» Task instructions
Which lines of the entries below include "micropterus"? List them all.

» Provided records
--- START ---

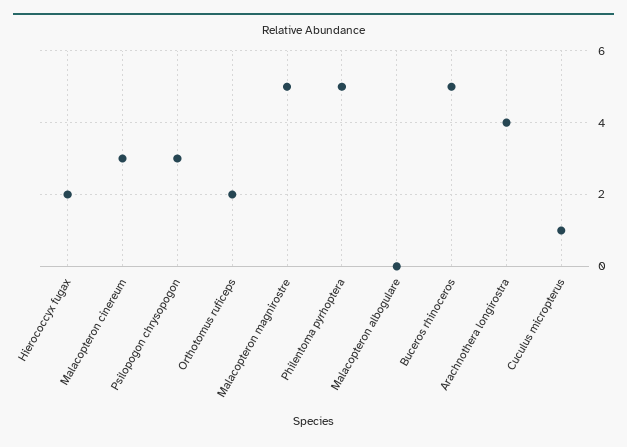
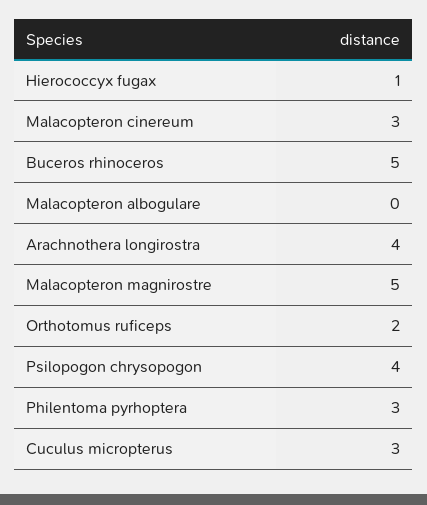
  {
-   "Hierococcyx fugax": 2,
+   "Hierococcyx fugax": 1,
    "Malacopteron cinereum": 3,
-   "Psilopogon chrysopogon": 3,
+   "Psilopogon chrysopogon": 4,
    "Orthotomus ruficeps": 2,
    "Malacopteron magnirostre": 5,
-   "Philentoma pyrhoptera": 5,
+   "Philentoma pyrhoptera": 3,
    "Malacopteron albogulare": 0,
    "Buceros rhinoceros": 5,
    "Arachnothera longirostra": 4,
-   "Cuculus micropterus": 1
+   "Cuculus micropterus": 3
  }

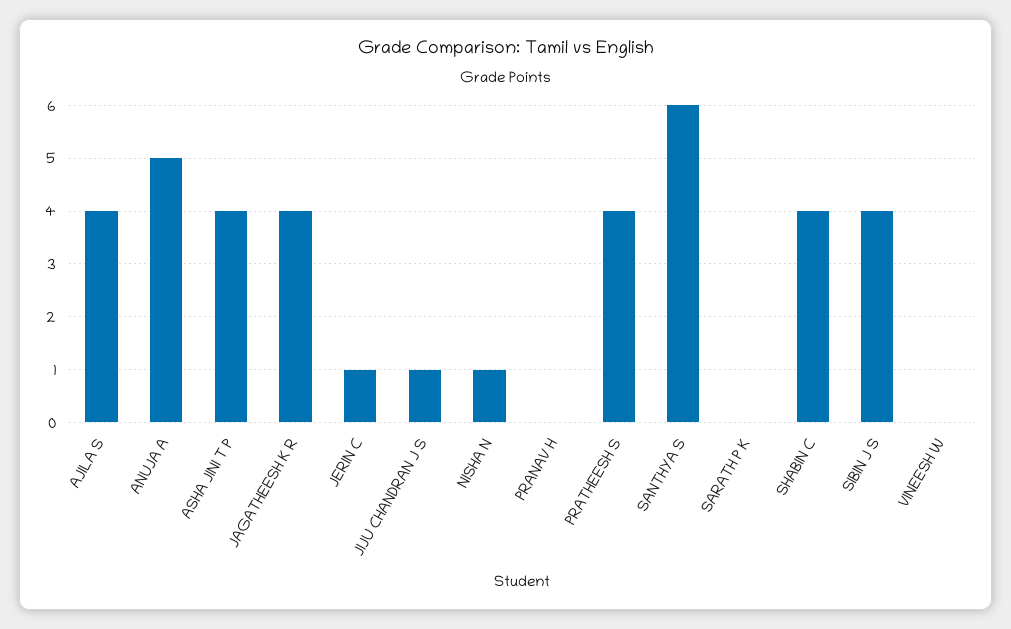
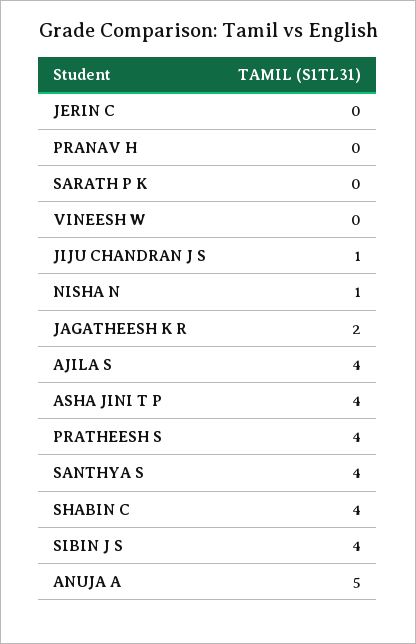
  {
    "AJILA S": 4,
    "ANUJA A": 5,
    "ASHA JINI T P": 4,
-   "JAGATHEESH K R": 4,
+   "JAGATHEESH K R": 2,
-   "JERIN C": 1,
+   "JERIN C": 0,
    "JIJU CHANDRAN J S": 1,
    "NISHA N": 1,
    "PRANAV H": 0,
    "PRATHEESH S": 4,
-   "SANTHYA S": 6,
+   "SANTHYA S": 4,
    "SARATH P K": 0,
    "SHABIN C": 4,
    "SIBIN J S": 4,
    "VINEESH W": 0
  }

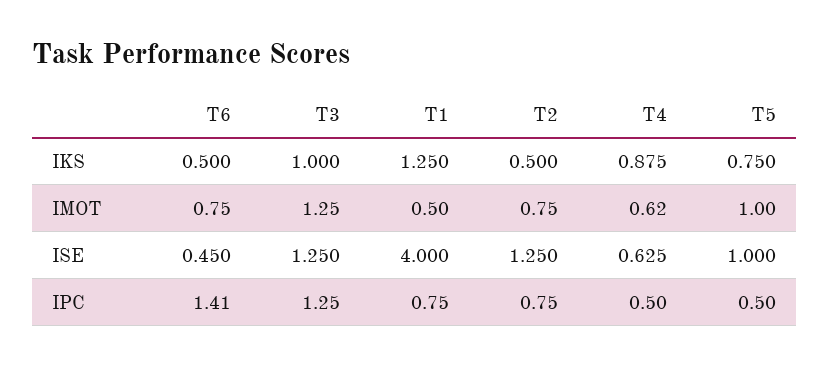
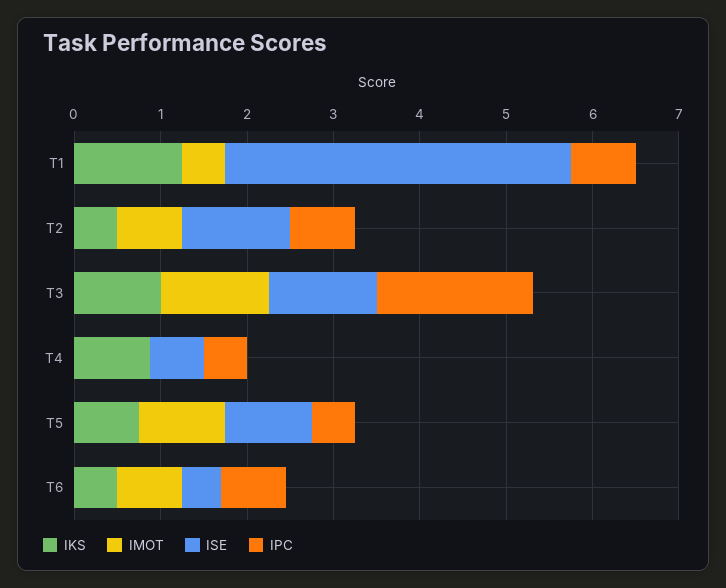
  {
    "IKS": {
      "T6": 0.5,
      "T3": 1,
      "T1": 1.25,
      "T2": 0.5,
      "T4": 0.875,
      "T5": 0.75
    },
    "IMOT": {
      "T6": 0.75,
      "T3": 1.25,
      "T1": 0.5,
      "T2": 0.75,
-     "T4": 0.62,
+     "T4": 0,
      "T5": 1
    },
    "ISE": {
      "T6": 0.45,
      "T3": 1.25,
      "T1": 4,
      "T2": 1.25,
      "T4": 0.625,
      "T5": 1
    },
    "IPC": {
-     "T6": 1.41,
+     "T6": 0.8,
-     "T3": 1.25,
+     "T3": 1.8,
      "T1": 0.75,
      "T2": 0.75,
      "T4": 0.5,
      "T5": 0.5
    }
  }

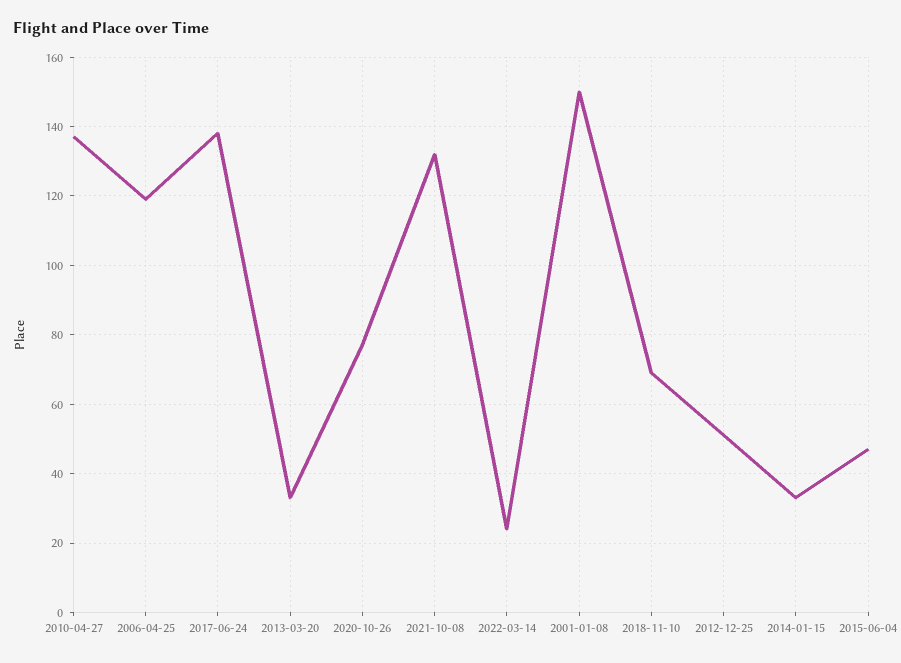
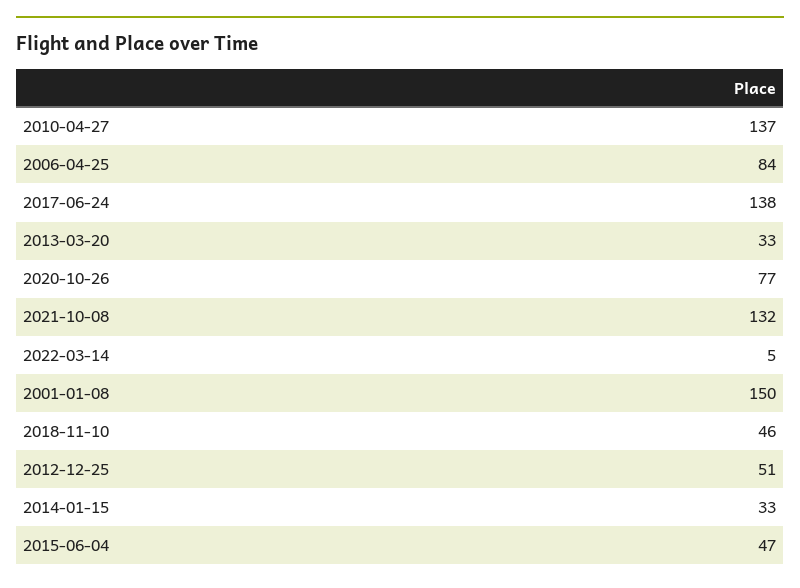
  {
    "2010-04-27": 137,
-   "2006-04-25": 120,
+   "2006-04-25": 84,
    "2017-06-24": 138,
    "2013-03-20": 33,
    "2020-10-26": 77,
    "2021-10-08": 132,
-   "2022-03-14": 25,
+   "2022-03-14": 5,
    "2001-01-08": 150,
-   "2018-11-10": 70,
+   "2018-11-10": 46,
    "2012-12-25": 51,
    "2014-01-15": 33,
    "2015-06-04": 47
  }

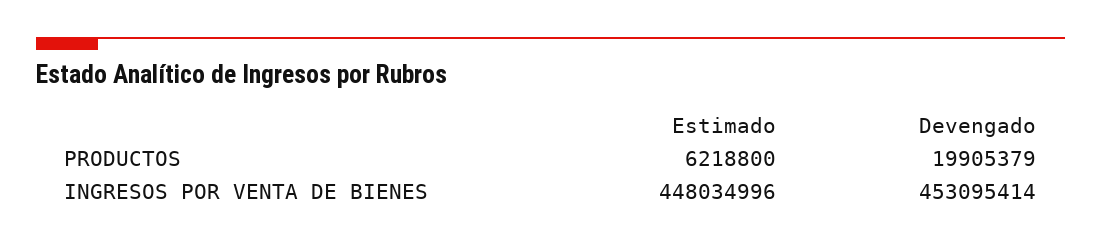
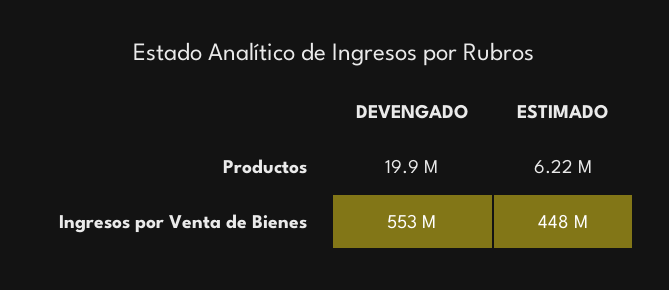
  {
    "Estimado": {
      "PRODUCTOS": 6218800,
      "INGRESOS POR VENTA DE BIENES": 448034996
    },
    "Devengado": {
      "PRODUCTOS": 19905379,
-     "INGRESOS POR VENTA DE BIENES": 453095414
+     "INGRESOS POR VENTA DE BIENES": 553000000
    }
  }

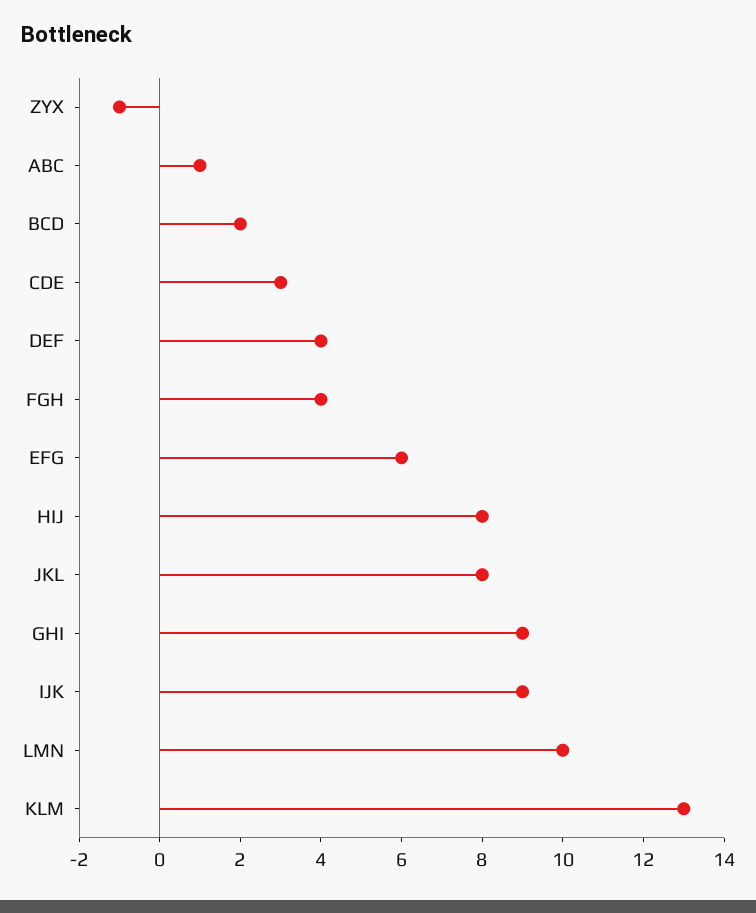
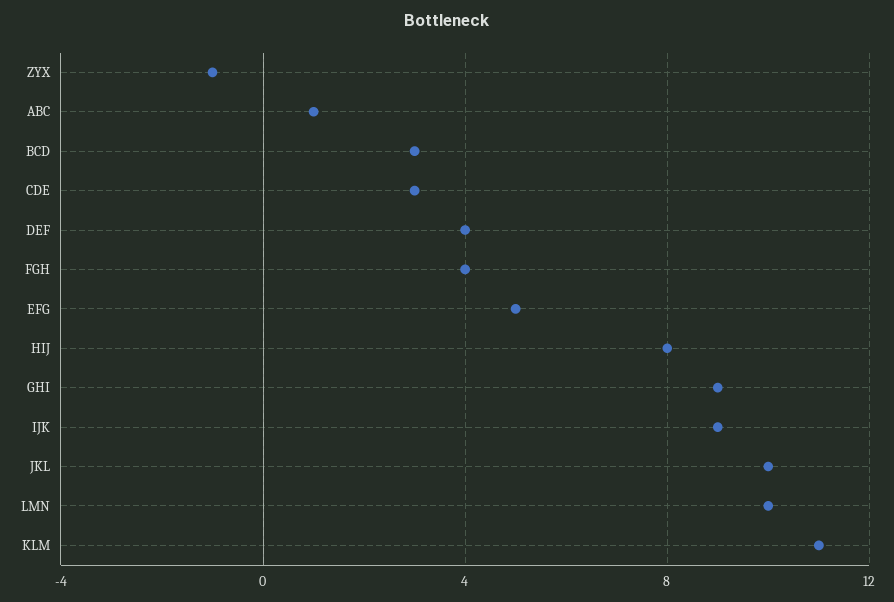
  {
    "ZYX": -1,
    "ABC": 1,
-   "BCD": 2,
+   "BCD": 3,
    "CDE": 3,
    "DEF": 4,
    "FGH": 4,
-   "EFG": 6,
+   "EFG": 5,
    "HIJ": 8,
-   "JKL": 8,
+   "JKL": 10,
    "GHI": 9,
    "IJK": 9,
    "LMN": 10,
-   "KLM": 13
+   "KLM": 11
  }

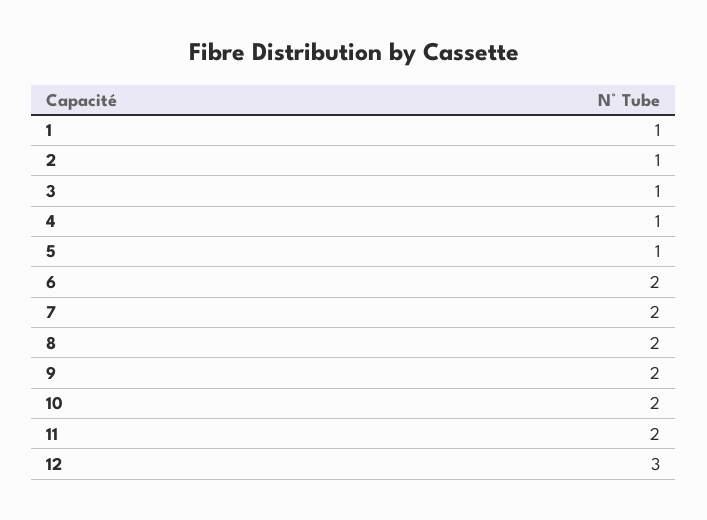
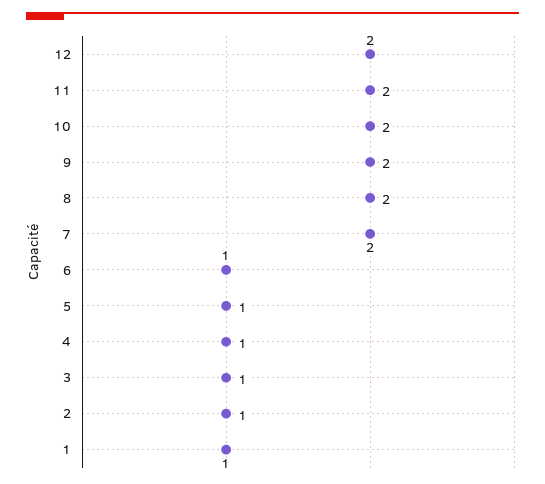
  {
    "1": 1,
    "2": 1,
    "3": 1,
    "4": 1,
    "5": 1,
-   "6": 2,
+   "6": 1,
    "7": 2,
    "8": 2,
    "9": 2,
    "10": 2,
    "11": 2,
-   "12": 3
+   "12": 2
  }

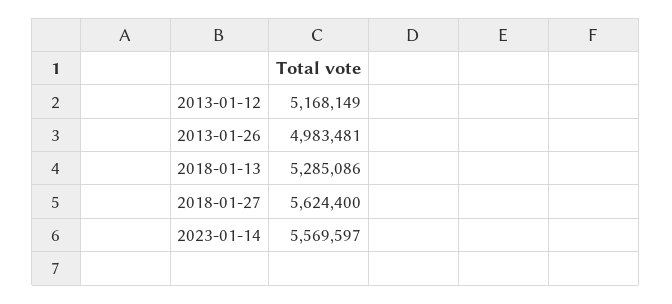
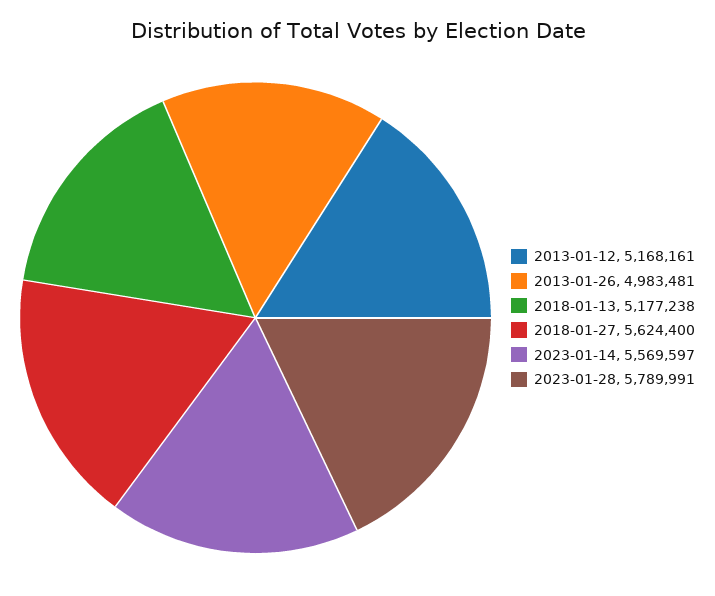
  {
-   "2013-01-12": 5168149,
+   "2013-01-12": 5168161,
    "2013-01-26": 4983481,
-   "2018-01-13": 5285086,
+   "2018-01-13": 5177238,
    "2018-01-27": 5624400,
-   "2023-01-14": 5569597
+   "2023-01-14": 5569597,
+   "2023-01-28": 5789991
  }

--- END ---

» Output for this task
-   "Cuculus micropterus": 1
+   "Cuculus micropterus": 3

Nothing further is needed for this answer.